Ce lieu là à Necker, j’y suis retournée prendre un thé, seule, quand mon petit chat a été opéré des oreilles début juillet. Je me suis assise à la même table, attendant que cette opération “banale” se termine. Je me suis rendue compte que je tremblais, mon coeur s’accélerait, je ne supportais pas être là, je ne supporte plus revenir sur ces lieux chargés de tension et de tristesse. Je n’ai pas pu rester assise longtemps, j’ai du sortir, prendre l’air. J’ai repensé à cette discussion. En sortant, je me suis dit que j’espérais vraiment être enceinte, maintenant, vitr. Que ce prochain bébé était une étape indispensable pour aller plus loin dans l’histoire de notre famille, pour panser certaines blessures.
Ce lieu là, je suis repassée devant la semaine dernière, lors d’un N-ième rendez-vous de contrôle. Stressée, comme toujours quand je suis dans ces lieux, mais j’ai souri en y repensant. Au final, début juillet, j’étais déjà enceinte, tout juste enceinte, des jumeaux.
La vie a continué, un autre chapitre s’écrit.
6 comments
Cette lueur d’optimisme à la fin de ton texte réchauffe le cœur ..
Des bises
<3 <3
Ce lieu m’est familier, mais pour la plus belle des raisons. C’est ici que je prenais mon café à chaque consultation de grossesse. Peut être même que nous nous sommes croisées. À chaque fois, j’avais une pensée pour ces parents là, qui font face à la maladie et à la souffrance de leur enfant. Aurais je été aussi forte qu’eux, aurais-je été capable d’affronter ça, je mesure ma chance chaque jour de ne pas avoir à me poser la question …
Vas tu accoucher de tes jumeaux là-bas ? Je garde un très joli souvenir de mon accouchement à Necker
Oui, quand tu y penses à Necker c’est un drôle de mélange… Les enfants malades, les enfants qui viennent au monde. Ma première visite à Necker, c’était pour voir une amie qui avait accouché. J’en garde une belle image ! Surtout que la maternité est nickel de chez nickel !
Je n’accouche pas à Necker non, je reste sur mon hôpital près de chez moi dans la banlieue sud où j’ai accouché de mon grand 🙂 J’ai aussi un suivi à Béclère, mais vu que la grossesse se passe très bien a priori pas besoin d’accoucher là-bas, ce qui me soulage ! Mais si j’avais dû impérativement être suivie en niveau 3, j’avais envisagé Necker effectivement, mais c’était un peu + compliqué pour moi.

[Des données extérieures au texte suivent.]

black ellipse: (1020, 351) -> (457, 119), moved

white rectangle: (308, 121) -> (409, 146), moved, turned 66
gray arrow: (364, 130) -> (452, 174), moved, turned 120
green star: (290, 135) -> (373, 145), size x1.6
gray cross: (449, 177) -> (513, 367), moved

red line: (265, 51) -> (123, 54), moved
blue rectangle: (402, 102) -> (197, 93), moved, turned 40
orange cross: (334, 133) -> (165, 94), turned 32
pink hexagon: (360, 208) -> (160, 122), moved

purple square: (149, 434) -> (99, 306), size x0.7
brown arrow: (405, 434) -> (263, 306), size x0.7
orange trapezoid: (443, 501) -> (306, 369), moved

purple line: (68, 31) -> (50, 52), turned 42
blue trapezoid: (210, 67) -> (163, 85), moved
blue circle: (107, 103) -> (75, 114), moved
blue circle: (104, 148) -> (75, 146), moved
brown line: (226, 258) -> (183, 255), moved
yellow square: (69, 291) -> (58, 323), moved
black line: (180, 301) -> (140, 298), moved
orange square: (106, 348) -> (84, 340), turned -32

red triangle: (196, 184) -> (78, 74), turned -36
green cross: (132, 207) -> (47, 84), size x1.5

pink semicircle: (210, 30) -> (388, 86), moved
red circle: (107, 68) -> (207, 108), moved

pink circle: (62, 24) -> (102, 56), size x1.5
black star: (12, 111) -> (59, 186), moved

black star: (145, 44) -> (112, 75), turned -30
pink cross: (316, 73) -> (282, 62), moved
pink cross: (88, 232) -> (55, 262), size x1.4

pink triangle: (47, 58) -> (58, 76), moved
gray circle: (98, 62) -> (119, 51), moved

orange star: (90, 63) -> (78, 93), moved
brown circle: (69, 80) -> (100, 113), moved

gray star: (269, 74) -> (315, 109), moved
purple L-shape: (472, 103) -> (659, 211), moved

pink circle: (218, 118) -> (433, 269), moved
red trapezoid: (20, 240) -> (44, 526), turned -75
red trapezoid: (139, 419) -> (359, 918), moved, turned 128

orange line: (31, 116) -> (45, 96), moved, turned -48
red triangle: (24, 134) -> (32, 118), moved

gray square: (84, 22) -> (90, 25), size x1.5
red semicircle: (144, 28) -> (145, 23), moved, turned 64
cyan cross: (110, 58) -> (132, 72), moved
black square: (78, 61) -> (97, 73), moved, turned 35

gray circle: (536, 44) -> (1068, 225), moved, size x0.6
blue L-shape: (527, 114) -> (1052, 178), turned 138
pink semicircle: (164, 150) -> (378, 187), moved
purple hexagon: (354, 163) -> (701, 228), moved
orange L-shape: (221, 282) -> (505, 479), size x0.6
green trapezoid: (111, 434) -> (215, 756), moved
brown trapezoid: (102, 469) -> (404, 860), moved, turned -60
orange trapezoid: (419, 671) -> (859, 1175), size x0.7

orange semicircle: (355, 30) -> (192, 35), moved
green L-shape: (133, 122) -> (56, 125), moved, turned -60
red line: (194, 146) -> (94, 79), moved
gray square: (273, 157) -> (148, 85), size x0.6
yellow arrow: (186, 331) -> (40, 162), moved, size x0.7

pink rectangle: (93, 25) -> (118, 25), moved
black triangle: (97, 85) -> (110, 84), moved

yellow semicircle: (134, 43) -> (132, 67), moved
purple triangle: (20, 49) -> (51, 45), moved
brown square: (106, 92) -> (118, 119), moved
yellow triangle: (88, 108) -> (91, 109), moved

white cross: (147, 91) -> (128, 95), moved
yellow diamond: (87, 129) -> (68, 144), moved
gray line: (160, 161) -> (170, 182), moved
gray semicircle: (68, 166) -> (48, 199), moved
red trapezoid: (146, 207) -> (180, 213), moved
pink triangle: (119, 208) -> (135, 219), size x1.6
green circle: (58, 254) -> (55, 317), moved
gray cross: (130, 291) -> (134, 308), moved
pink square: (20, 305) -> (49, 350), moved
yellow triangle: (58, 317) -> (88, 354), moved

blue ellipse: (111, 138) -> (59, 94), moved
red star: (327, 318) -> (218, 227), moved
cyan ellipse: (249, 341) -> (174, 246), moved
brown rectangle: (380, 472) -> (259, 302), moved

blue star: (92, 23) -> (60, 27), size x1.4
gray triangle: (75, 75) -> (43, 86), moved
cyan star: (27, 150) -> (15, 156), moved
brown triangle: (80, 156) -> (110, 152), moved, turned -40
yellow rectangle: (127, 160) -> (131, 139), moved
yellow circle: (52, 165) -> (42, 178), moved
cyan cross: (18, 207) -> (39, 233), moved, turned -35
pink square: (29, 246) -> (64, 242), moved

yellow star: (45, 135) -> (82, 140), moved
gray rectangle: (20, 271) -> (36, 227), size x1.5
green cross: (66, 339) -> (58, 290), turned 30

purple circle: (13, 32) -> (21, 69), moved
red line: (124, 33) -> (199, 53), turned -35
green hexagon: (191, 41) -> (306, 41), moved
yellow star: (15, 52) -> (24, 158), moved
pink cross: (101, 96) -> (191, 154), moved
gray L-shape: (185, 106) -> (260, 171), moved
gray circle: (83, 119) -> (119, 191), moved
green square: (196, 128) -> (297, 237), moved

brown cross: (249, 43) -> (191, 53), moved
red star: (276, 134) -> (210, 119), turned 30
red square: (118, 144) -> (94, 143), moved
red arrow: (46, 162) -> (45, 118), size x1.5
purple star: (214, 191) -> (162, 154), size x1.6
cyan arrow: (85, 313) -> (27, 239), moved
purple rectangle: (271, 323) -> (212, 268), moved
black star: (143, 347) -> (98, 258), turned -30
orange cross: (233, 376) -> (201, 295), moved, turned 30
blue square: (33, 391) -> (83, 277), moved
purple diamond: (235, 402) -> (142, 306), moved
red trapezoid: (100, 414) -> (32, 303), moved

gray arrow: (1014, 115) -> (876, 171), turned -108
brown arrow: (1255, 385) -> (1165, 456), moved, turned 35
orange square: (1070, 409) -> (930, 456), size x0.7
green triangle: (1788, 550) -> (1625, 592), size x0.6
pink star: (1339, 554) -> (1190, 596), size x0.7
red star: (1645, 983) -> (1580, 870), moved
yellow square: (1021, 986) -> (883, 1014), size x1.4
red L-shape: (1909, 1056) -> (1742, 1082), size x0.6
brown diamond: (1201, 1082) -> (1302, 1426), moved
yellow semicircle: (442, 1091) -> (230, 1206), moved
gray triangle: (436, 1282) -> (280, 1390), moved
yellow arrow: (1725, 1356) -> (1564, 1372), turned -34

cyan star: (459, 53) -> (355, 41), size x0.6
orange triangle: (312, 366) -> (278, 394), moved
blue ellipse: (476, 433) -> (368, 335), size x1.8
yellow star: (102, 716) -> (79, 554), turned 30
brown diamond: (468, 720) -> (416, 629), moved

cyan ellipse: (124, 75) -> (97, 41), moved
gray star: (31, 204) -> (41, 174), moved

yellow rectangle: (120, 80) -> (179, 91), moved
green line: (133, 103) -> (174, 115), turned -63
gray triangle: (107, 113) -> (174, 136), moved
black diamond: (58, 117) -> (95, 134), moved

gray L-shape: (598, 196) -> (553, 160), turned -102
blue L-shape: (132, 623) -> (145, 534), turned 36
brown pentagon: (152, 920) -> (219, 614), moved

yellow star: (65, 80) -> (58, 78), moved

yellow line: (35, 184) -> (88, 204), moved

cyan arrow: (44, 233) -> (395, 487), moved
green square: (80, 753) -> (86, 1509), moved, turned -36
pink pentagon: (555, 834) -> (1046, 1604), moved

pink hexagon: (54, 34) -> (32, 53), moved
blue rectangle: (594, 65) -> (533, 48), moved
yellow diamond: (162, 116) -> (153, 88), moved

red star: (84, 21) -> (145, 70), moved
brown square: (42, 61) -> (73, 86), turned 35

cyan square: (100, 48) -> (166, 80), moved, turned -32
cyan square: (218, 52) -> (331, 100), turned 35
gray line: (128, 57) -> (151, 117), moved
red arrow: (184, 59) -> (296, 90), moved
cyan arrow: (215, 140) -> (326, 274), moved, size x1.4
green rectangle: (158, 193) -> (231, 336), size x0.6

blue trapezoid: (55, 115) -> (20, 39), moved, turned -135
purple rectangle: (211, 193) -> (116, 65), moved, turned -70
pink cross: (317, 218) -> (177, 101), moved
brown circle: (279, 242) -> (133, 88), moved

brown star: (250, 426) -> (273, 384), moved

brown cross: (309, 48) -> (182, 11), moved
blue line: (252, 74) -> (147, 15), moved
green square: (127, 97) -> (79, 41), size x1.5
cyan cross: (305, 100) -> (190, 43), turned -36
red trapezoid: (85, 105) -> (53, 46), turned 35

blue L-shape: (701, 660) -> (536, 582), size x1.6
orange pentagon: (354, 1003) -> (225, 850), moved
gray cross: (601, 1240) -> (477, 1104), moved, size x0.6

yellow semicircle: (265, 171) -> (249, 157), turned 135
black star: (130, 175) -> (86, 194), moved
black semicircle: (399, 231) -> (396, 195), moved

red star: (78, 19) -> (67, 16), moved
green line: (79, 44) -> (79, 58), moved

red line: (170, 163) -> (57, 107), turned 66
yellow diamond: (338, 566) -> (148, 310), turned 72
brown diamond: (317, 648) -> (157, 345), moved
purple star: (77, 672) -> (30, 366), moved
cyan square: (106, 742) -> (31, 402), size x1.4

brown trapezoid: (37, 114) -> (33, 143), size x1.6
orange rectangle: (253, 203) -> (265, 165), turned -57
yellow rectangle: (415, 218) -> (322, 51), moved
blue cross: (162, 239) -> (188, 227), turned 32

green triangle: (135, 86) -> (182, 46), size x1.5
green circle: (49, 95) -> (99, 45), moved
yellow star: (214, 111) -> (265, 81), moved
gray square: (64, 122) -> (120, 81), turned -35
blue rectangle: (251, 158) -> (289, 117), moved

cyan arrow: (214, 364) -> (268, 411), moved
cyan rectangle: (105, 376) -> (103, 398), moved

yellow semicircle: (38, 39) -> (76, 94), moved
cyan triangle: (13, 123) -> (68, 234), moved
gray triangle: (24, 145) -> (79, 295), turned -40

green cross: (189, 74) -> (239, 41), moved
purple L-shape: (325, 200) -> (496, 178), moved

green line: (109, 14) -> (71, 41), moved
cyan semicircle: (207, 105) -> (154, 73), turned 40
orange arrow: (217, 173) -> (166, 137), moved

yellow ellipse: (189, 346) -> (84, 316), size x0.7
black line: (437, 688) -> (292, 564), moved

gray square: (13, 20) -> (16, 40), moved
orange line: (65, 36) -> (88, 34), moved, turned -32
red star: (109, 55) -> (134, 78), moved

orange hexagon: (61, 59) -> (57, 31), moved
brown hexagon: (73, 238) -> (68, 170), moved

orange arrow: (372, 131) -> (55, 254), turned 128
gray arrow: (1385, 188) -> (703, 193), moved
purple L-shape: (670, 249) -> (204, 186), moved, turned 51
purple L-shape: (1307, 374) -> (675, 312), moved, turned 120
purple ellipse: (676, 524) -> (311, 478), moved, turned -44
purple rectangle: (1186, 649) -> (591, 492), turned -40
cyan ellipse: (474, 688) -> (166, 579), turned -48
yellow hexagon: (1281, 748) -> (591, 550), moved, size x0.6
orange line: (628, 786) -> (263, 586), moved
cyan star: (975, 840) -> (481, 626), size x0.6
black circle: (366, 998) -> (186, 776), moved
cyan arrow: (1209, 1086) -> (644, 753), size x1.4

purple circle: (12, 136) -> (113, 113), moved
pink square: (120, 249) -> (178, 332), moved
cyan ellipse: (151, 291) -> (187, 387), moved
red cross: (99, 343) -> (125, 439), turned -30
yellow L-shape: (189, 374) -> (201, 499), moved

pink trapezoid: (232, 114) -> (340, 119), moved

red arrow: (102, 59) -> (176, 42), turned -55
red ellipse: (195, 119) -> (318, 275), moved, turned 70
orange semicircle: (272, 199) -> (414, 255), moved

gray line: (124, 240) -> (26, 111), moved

Oui, je reconnais! C’est vrai qu’´il y a un peu une atmosphère de hall de gare en plus cosy, à cet endroit. Et qu’en voyant les gens qui s’y croisent tu ne peux pas t’empecher d’essayer de deviner leur histoire et ce qui les a mené là…
Oui, je trouve qu’on a souvent ce sentiment dans les hôpitaux ! Là, le fait que ça soit un hôpital des enfants et une maternité rend le tout très touchant quand tu imagines les différentes vies qui s’y côtoient.